ある知り合いの男がいて、建材の商売をやっている。手元のキャッシュフローはずっと好調だった。去年末、人に勧められて倉庫を回すための余ったお金を、海外の“山寨(コピー)コイン”に突っ込んだ。あの頃はプロジェクト側が毎日ライブ配信でエコシステムだの、買い戻し(回購)だのと叫んでいて、彼は聞くほど「チャンスかもしれない」と感じていった。3か月も経たないうちに、帳面上は30万元から200万元弱へ。彼は私たちと食事したときも計算しながら、まず実家の住宅ローンを一括返済して、残りは新しいテレビ用(?)の最新モデルのレクサスに換えるつもりだと言っていた。
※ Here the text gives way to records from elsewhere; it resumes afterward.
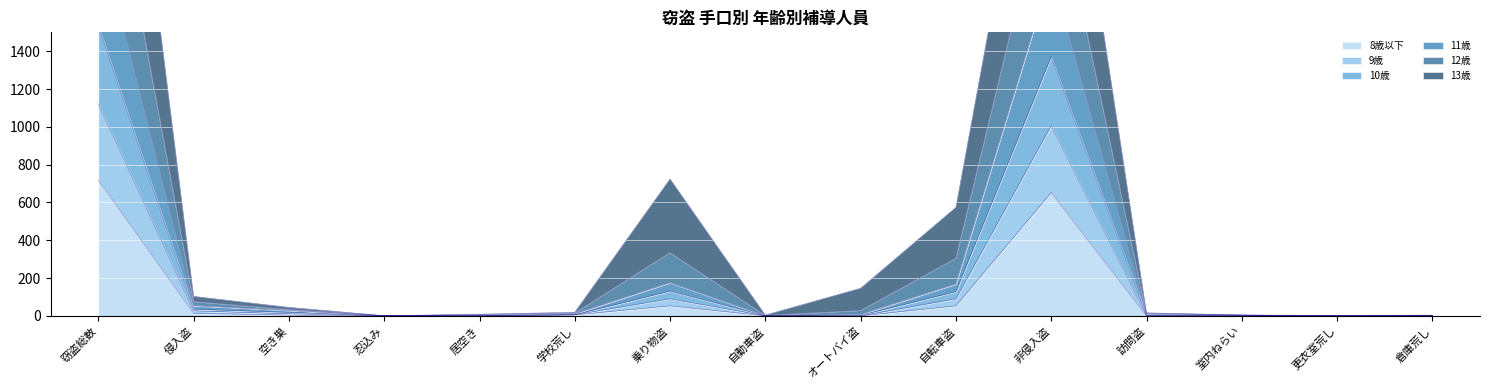

True or false: 12歳 and 9歳 cross at least once.

False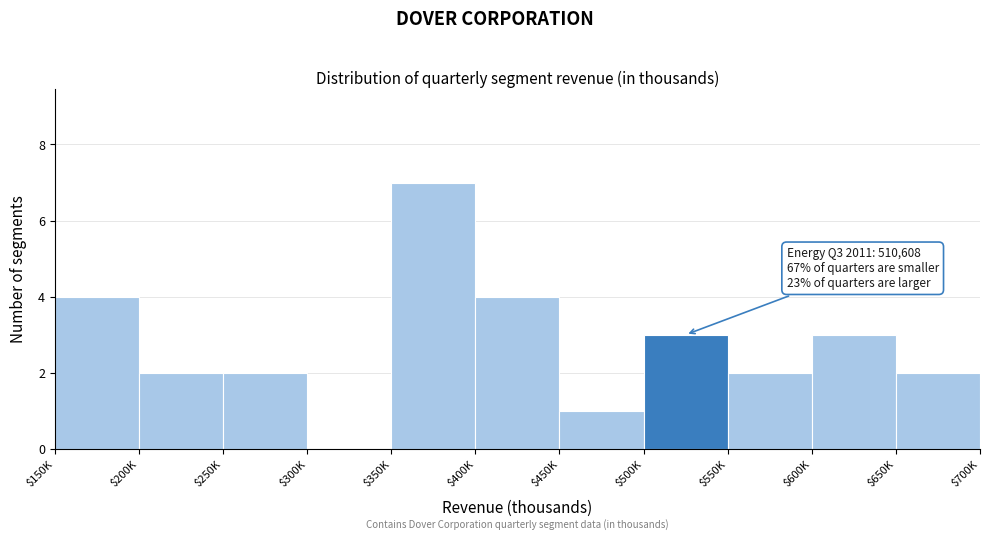

The value at $350K is 3. True or false?

False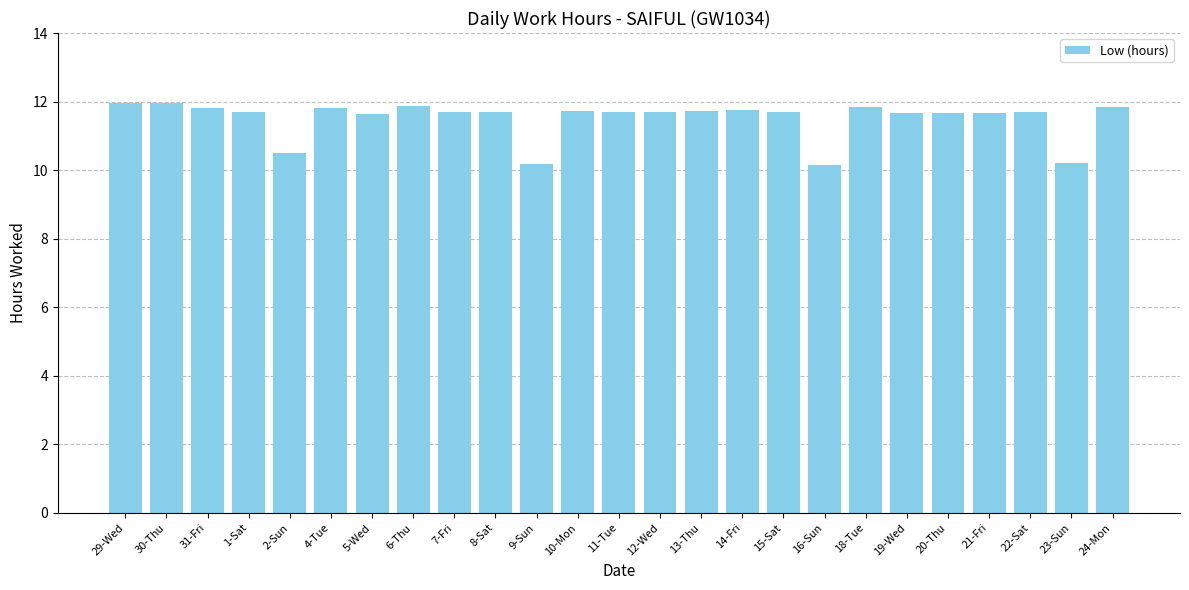

Where does the data first go above 11?

29-Wed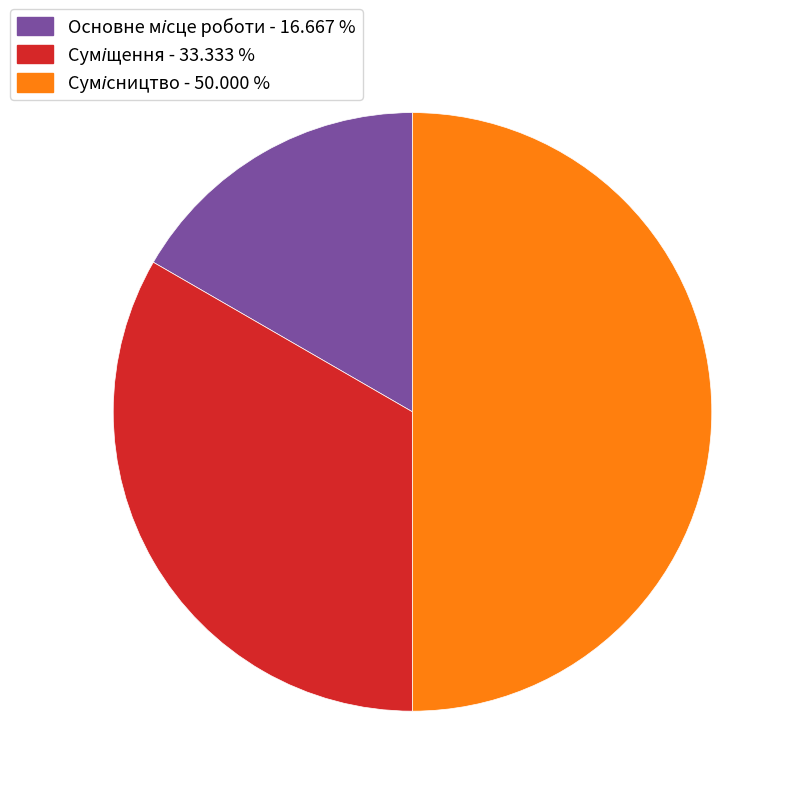

Which slice is the smallest?

Основне місце роботи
ところが先月、プロジェクト側のウォレットが深夜から異常な動きを始めた。チャットで皆が騒ぎ出したときには、価格はすでに小数点以下3桁のところまで落ちていた。彼は逃げようとしたが、オンチェーンの取引は混雑していて、スリッページが大きすぎて注文をそのまま食われた。数時間のうちに、200万元あまりが2万元台前半まで縮んだ。彼は一箱分のタバコを吸い終えながら、私たちに言った。「いちばん皮肉なのは、昔はずっと“百倍コインを逃した連中”を笑っていたのに、今度は自分が百倍の“紙の富(紙面の勝ち)”を抱えたまま、1か月眠ってしまったことだ」

今もスマホには、そのプロジェクトのAPPが入っているが、二度と開いていない。彼は「200万元は、“ホワイトペーパーの空文句を見抜く方法”っていう夜間講座代だと思うことにした」と言った。

あなたにも、「上岸(助かって抜け出す)」まであと送信(エンター)キーひとつ、みたいな瞬間はある?